Environment-Cultural Interaction and the Tribes of North-East India
All life forms on earth are complementary to each other; the existence and survival of one depend on the existence of another, and vice versa. However, no life forms are more dependent on others than human beings. Humans’ very survival is conditioned by the existence of the natural environment and the living things within it. One aspect of this interaction is the central and inescapable role played by human culture in defining the human-nature relationship.
This book emphasises that environmental conservation is a matter of moral and cultural ethics. It stresses the fact that existing environmental conservation methods need to accommodate traditional environmental knowledge and practices of different indigenous cultures in order to re-build and restore the bond between humans and nature.
Banshaikupar L. Mawlong is a Lecturer of Political Science at Union Christian College, Meghalaya, India. His areas of research interest include the study of identity politics, nationalism, multiculturalism, and environmental politics.

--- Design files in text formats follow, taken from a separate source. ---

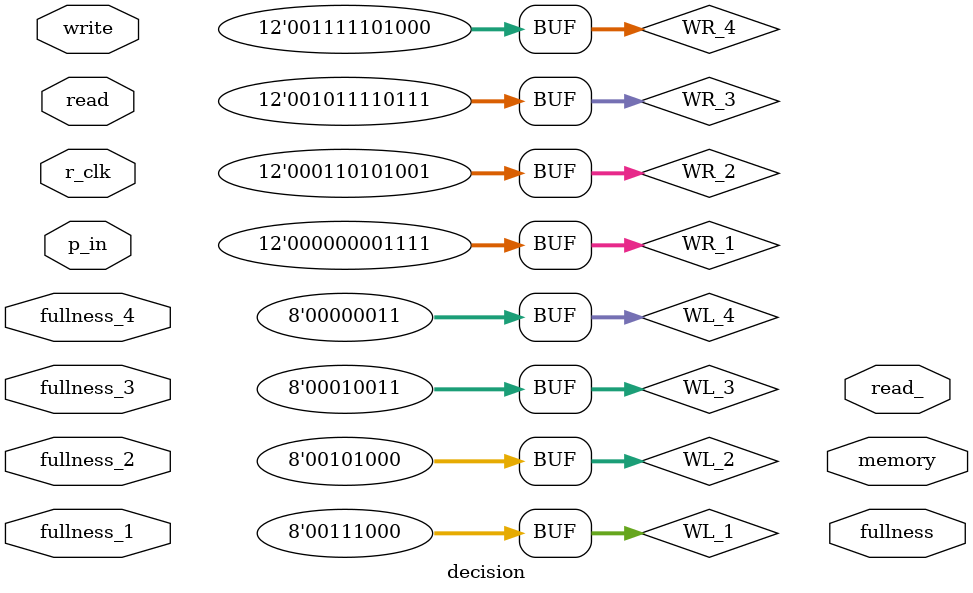
<source format=v>
module decision(
	input  r_clk,								// read clock at T=3 secs
	
	input [2:0] fullness_1,  				// Fullness of the first buffer
	input [2:0] fullness_2,  				// Fullness of the second buffer
	input [2:0] fullness_3,  				// Fullness of the third buffer
	input [2:0] fullness_4,  				// Fullness of the fourth buffer
	
	
	output reg [1:0] read_,					// Selected output to be read, for ex. [1 0] is for 3rd buffer 


	input [3:0] p_in,
	input read, 								// Read data from buffer if read = 1
	input write, 								// Write data to buffer if write = 1
	output reg [23:0] memory,
	output reg [2:0] fullness
);


// ASLA IKI OKUMAYI BIRDEN YAPMA DIYE KONTROL


	reg [7:0] WL_1;
	reg [7:0] WL_2;
	reg [7:0] WL_3;
	reg [7:0] WL_4;
	
	reg [11:0] WR_1;
	reg [11:0] WR_2;
	reg [11:0] WR_3;
	reg [11:0] WR_4;	
	
	
	initial begin
		WL_1 = 8'd56;
		WL_2 = 8'd40;
		WL_3 = 8'd19;
		WL_4 = 8'd3;	
	
		WR_1 = 12'd15;
		WR_2 = 12'd425;
		WR_3 = 12'd759;
		WR_4 = 12'd1000;	
	end
	
	endmodule
	
</source>
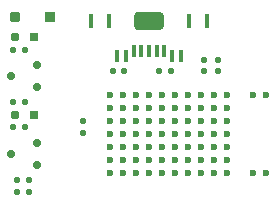
<source format=gbr>
%TF.GenerationSoftware,Altium Limited,Altium Designer,23.4.1 (23)*%
G04 Layer_Color=8421504*
%FSLAX45Y45*%
%MOMM*%
%TF.SameCoordinates,BE90727D-E02D-4F4F-8BF8-4A0540FFC0C0*%
%TF.FilePolarity,Positive*%
%TF.FileFunction,Paste,Top*%
%TF.Part,Single*%
G01*
G75*
%TA.AperFunction,SMDPad,CuDef*%
G04:AMPARAMS|DCode=13|XSize=0.5mm|YSize=0.5mm|CornerRadius=0.125mm|HoleSize=0mm|Usage=FLASHONLY|Rotation=180.000|XOffset=0mm|YOffset=0mm|HoleType=Round|Shape=RoundedRectangle|*
%AMROUNDEDRECTD13*
21,1,0.50000,0.25000,0,0,180.0*
21,1,0.25000,0.50000,0,0,180.0*
1,1,0.25000,-0.12500,0.12500*
1,1,0.25000,0.12500,0.12500*
1,1,0.25000,0.12500,-0.12500*
1,1,0.25000,-0.12500,-0.12500*
%
%ADD13ROUNDEDRECTD13*%
%TA.AperFunction,BGAPad,CuDef*%
%ADD19C,0.60000*%
%TA.AperFunction,SMDPad,CuDef*%
G04:AMPARAMS|DCode=20|XSize=0.6mm|YSize=0.7mm|CornerRadius=0.15mm|HoleSize=0mm|Usage=FLASHONLY|Rotation=270.000|XOffset=0mm|YOffset=0mm|HoleType=Round|Shape=RoundedRectangle|*
%AMROUNDEDRECTD20*
21,1,0.60000,0.40000,0,0,270.0*
21,1,0.30000,0.70000,0,0,270.0*
1,1,0.30000,-0.20000,-0.15000*
1,1,0.30000,-0.20000,0.15000*
1,1,0.30000,0.20000,0.15000*
1,1,0.30000,0.20000,-0.15000*
%
%ADD20ROUNDEDRECTD20*%
G04:AMPARAMS|DCode=21|XSize=0.5mm|YSize=0.5mm|CornerRadius=0.125mm|HoleSize=0mm|Usage=FLASHONLY|Rotation=270.000|XOffset=0mm|YOffset=0mm|HoleType=Round|Shape=RoundedRectangle|*
%AMROUNDEDRECTD21*
21,1,0.50000,0.25000,0,0,270.0*
21,1,0.25000,0.50000,0,0,270.0*
1,1,0.25000,-0.12500,-0.12500*
1,1,0.25000,-0.12500,0.12500*
1,1,0.25000,0.12500,0.12500*
1,1,0.25000,0.12500,-0.12500*
%
%ADD21ROUNDEDRECTD21*%
%TA.AperFunction,NonConductor*%
%ADD57R,0.30000X1.10000*%
%ADD58R,0.40000X1.00000*%
%ADD59R,0.40000X1.30000*%
%TA.AperFunction,SMDPad,CuDef*%
G04:AMPARAMS|DCode=60|XSize=2.5mm|YSize=1.5mm|CornerRadius=0.275mm|HoleSize=0mm|Usage=FLASHONLY|Rotation=180.000|XOffset=0mm|YOffset=0mm|HoleType=Round|Shape=RoundedRectangle|*
%AMROUNDEDRECTD60*
21,1,2.50000,0.95000,0,0,180.0*
21,1,1.95000,1.50000,0,0,180.0*
1,1,0.55000,-0.97500,0.47500*
1,1,0.55000,0.97500,0.47500*
1,1,0.55000,0.97500,-0.47500*
1,1,0.55000,-0.97500,-0.47500*
%
%ADD60ROUNDEDRECTD60*%
%ADD61R,0.90000X0.90000*%
G04:AMPARAMS|DCode=62|XSize=0.9mm|YSize=0.9mm|CornerRadius=0.175mm|HoleSize=0mm|Usage=FLASHONLY|Rotation=270.000|XOffset=0mm|YOffset=0mm|HoleType=Round|Shape=RoundedRectangle|*
%AMROUNDEDRECTD62*
21,1,0.90000,0.55000,0,0,270.0*
21,1,0.55000,0.90000,0,0,270.0*
1,1,0.35000,-0.27500,-0.27500*
1,1,0.35000,-0.27500,0.27500*
1,1,0.35000,0.27500,0.27500*
1,1,0.35000,0.27500,-0.27500*
%
%ADD62ROUNDEDRECTD62*%
G04:AMPARAMS|DCode=63|XSize=0.7mm|YSize=0.7mm|CornerRadius=0.15mm|HoleSize=0mm|Usage=FLASHONLY|Rotation=270.000|XOffset=0mm|YOffset=0mm|HoleType=Round|Shape=RoundedRectangle|*
%AMROUNDEDRECTD63*
21,1,0.70000,0.40000,0,0,270.0*
21,1,0.40000,0.70000,0,0,270.0*
1,1,0.30000,-0.20000,-0.20000*
1,1,0.30000,-0.20000,0.20000*
1,1,0.30000,0.20000,0.20000*
1,1,0.30000,0.20000,-0.20000*
%
%ADD63ROUNDEDRECTD63*%
%ADD64R,0.70000X0.70000*%
D13*
X2450000Y1430000D02*
D03*
Y1530000D02*
D03*
X2330000D02*
D03*
Y1430000D02*
D03*
X1310000Y1010000D02*
D03*
Y910000D02*
D03*
D19*
X1540000Y570000D02*
D03*
X1650000D02*
D03*
X1760000D02*
D03*
X1870000D02*
D03*
X1980000D02*
D03*
X2090000D02*
D03*
X2200000D02*
D03*
X2310000D02*
D03*
X2420000D02*
D03*
X2530000D02*
D03*
X2750000D02*
D03*
X2860000D02*
D03*
X1540000Y680000D02*
D03*
X1650000D02*
D03*
X1760000D02*
D03*
X1870000D02*
D03*
X1980000D02*
D03*
X2090000D02*
D03*
X2200000D02*
D03*
X2310000D02*
D03*
X2420000D02*
D03*
X2530000D02*
D03*
X1540000Y790000D02*
D03*
X1650000D02*
D03*
X1760000D02*
D03*
X1870000D02*
D03*
X1980000D02*
D03*
X2090000D02*
D03*
X2200000D02*
D03*
X2310000D02*
D03*
X2420000D02*
D03*
X2530000D02*
D03*
X1540000Y900000D02*
D03*
X1650000D02*
D03*
X1760000D02*
D03*
X1870000D02*
D03*
X1980000D02*
D03*
X2090000D02*
D03*
X2200000D02*
D03*
X2310000D02*
D03*
X2420000D02*
D03*
X2530000D02*
D03*
X1540000Y1010000D02*
D03*
X1650000D02*
D03*
X1760000D02*
D03*
X1870000D02*
D03*
X1980000D02*
D03*
X2090000D02*
D03*
X2200000D02*
D03*
X2310000D02*
D03*
X2420000D02*
D03*
X2530000D02*
D03*
X1540000Y1120000D02*
D03*
X1650000D02*
D03*
X1760000D02*
D03*
X1870000D02*
D03*
X1980000D02*
D03*
X2090000D02*
D03*
X2200000D02*
D03*
X2310000D02*
D03*
X2420000D02*
D03*
X2530000D02*
D03*
X1540000Y1230000D02*
D03*
X1650000D02*
D03*
X1760000D02*
D03*
X1870000D02*
D03*
X1980000D02*
D03*
X2090000D02*
D03*
X2200000D02*
D03*
X2310000D02*
D03*
X2420000D02*
D03*
X2530000D02*
D03*
X2750000D02*
D03*
X2860000D02*
D03*
D20*
X700000Y1390000D02*
D03*
X920000Y1485000D02*
D03*
Y1295000D02*
D03*
X700000Y730000D02*
D03*
X920000Y825000D02*
D03*
Y635000D02*
D03*
D21*
X720000Y1170000D02*
D03*
X820000D02*
D03*
X820000Y1610000D02*
D03*
X720000D02*
D03*
X1950000Y1430000D02*
D03*
X2050000D02*
D03*
X850000Y510000D02*
D03*
X750000D02*
D03*
X820000Y960000D02*
D03*
X720000D02*
D03*
X1660000Y1430000D02*
D03*
X1560000D02*
D03*
X850000Y410000D02*
D03*
X750000D02*
D03*
D57*
X2062497Y1560000D02*
D03*
X1672503D02*
D03*
X2137500D02*
D03*
X1597500D02*
D03*
D58*
X1737500Y1600000D02*
D03*
X1802500D02*
D03*
X1867496D02*
D03*
X1932497D02*
D03*
X1997500D02*
D03*
D59*
X1372500Y1859997D02*
D03*
X2207500D02*
D03*
X1527504D02*
D03*
X2362500D02*
D03*
D60*
X1867500Y1860000D02*
D03*
D61*
X1030000Y1890000D02*
D03*
D62*
X730000D02*
D03*
D63*
X730000Y1720000D02*
D03*
Y1060000D02*
D03*
D64*
X890000Y1720000D02*
D03*
Y1060000D02*
D03*
%TF.MD5,3785a4b27c7da9a34e5bef81cc6e8523*%
M02*

</source>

He holds the distinction of being a double Gold Medallist in both his undergraduate and post-graduate studies, and was also the recipient of the Jawaharlal Nehru Memorial Award for Academic Excellence in 2009 from the Jawaharlal Nehru Memorial Fund, New Delhi.
Dr Marco Babit Mitri is a Lecturer of History at Union Christian College, Meghalaya, India. He specializes in the study of prehistoric archaeology. His thesis on Neolithic of the Khasi-Jaintia Hills, Meghalaya, was published in 2009. He is currently working on a number of different projects and conducting excavations in prehistoric sites in the Khasi-Jaintia hills, Meghalaya.